I received a gift of prepared desserts, meant to be eaten straight from the individual glass jars that they came in.. I was told by the store personnel that the jars were already toiveled. I was advised to retoivl without a bracha.
My question is, was it preferable that the store not toivl the jars? and if so, is it permissible to eat the desserts straight from the jar? (it ‘s not nogeah to empty the contents into another dish because it ruins the dessert).
What about when a gift of chocolate platter or such is sent to celebrate a simcha – do those (glass or metal) dishes have to be emptied and toivled at home before using them at the simcha?
A. On question 1268 we wrote: “Poskim disagree on reusing food jars (such as pickle, conserves jars or wine bottles) that are usually only used once and discarded once empty. Teshuvos Vehanhogos (1: 446) Tevilas Kelim (4: 13) and others rule stringently in reusing them a second time without tevila.

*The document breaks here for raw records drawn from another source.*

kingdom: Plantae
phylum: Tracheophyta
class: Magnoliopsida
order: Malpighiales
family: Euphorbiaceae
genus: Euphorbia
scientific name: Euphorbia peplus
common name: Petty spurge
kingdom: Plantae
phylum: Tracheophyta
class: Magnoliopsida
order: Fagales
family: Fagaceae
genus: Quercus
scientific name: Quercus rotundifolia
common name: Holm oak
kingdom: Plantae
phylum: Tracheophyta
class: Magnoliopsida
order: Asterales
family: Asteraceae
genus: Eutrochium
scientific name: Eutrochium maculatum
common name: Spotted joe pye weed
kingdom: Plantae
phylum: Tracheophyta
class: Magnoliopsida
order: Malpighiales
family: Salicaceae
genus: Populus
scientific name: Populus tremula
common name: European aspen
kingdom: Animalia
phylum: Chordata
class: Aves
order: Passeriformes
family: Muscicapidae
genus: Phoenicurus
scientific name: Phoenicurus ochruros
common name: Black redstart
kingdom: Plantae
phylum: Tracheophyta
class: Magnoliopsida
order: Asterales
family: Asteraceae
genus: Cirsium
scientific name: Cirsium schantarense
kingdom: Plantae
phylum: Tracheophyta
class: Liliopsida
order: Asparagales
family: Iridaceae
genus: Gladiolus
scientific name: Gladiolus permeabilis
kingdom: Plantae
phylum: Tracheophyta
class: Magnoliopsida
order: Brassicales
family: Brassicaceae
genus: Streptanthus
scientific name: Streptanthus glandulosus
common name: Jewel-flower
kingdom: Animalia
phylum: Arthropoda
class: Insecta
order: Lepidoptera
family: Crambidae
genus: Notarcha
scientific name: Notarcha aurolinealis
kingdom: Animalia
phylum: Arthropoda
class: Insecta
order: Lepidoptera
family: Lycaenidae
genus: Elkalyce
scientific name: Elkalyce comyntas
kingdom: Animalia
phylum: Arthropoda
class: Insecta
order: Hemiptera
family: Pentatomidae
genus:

However, Igrois Moishe (Y.D. 2: 2 and 137) maintains that since the intention of the consumer is to acquire only the food and the jar is of no consequence to him, prior to his unusual decision to reuse it. Therefore, at that decision time it turns from a usually disposable throwaway into a new usable utensil. Since it is now in his possession it does not require tevila. Chelkas Yaakov (2: 57), Ohr Letzion, Shearim Metzuyanim Behalacha (37) quothing Maharil Diskin and others are also lenient.
Taking into account that food storage utensils that one does not usually eat directly from them, some Poskim maintain that they do not require tevila (Halichot Olam 7: 8. See Tzitz Eliezer 8: 26: 3), Horav Shlomo Miller’s Shlit’a opinion is that on glass jars, (as opposed to metal), in need one can be lenient not to require tevila.
If the recipient of the gift, is usually from the machmirim, one should inform him that the jar was not immersed.”
Horav Shlomo Miller’s Shlit’a opinion is that in your case since the dessert glass jars are likely intended for a one time use, even if later on one decides to reuse them, they do not require tevila as mentioned above, especially since there is a possibility that they were already immersed by the store.
Horav Aharon Miller Shlit’a added that the tevila done at the store may not be valid since at that time those utensils were held by the store owner only for the purpose of selling them, and not for using them themselves as klei achila or eating utensils. Poskim disagree whether such utensils have to be immersed or not.
The same applies to a glass or ceramic platter that is intended for a one time use. A metal platter may be intended for keeps and require tevila without a brocho, as the immersion in the store was questionable.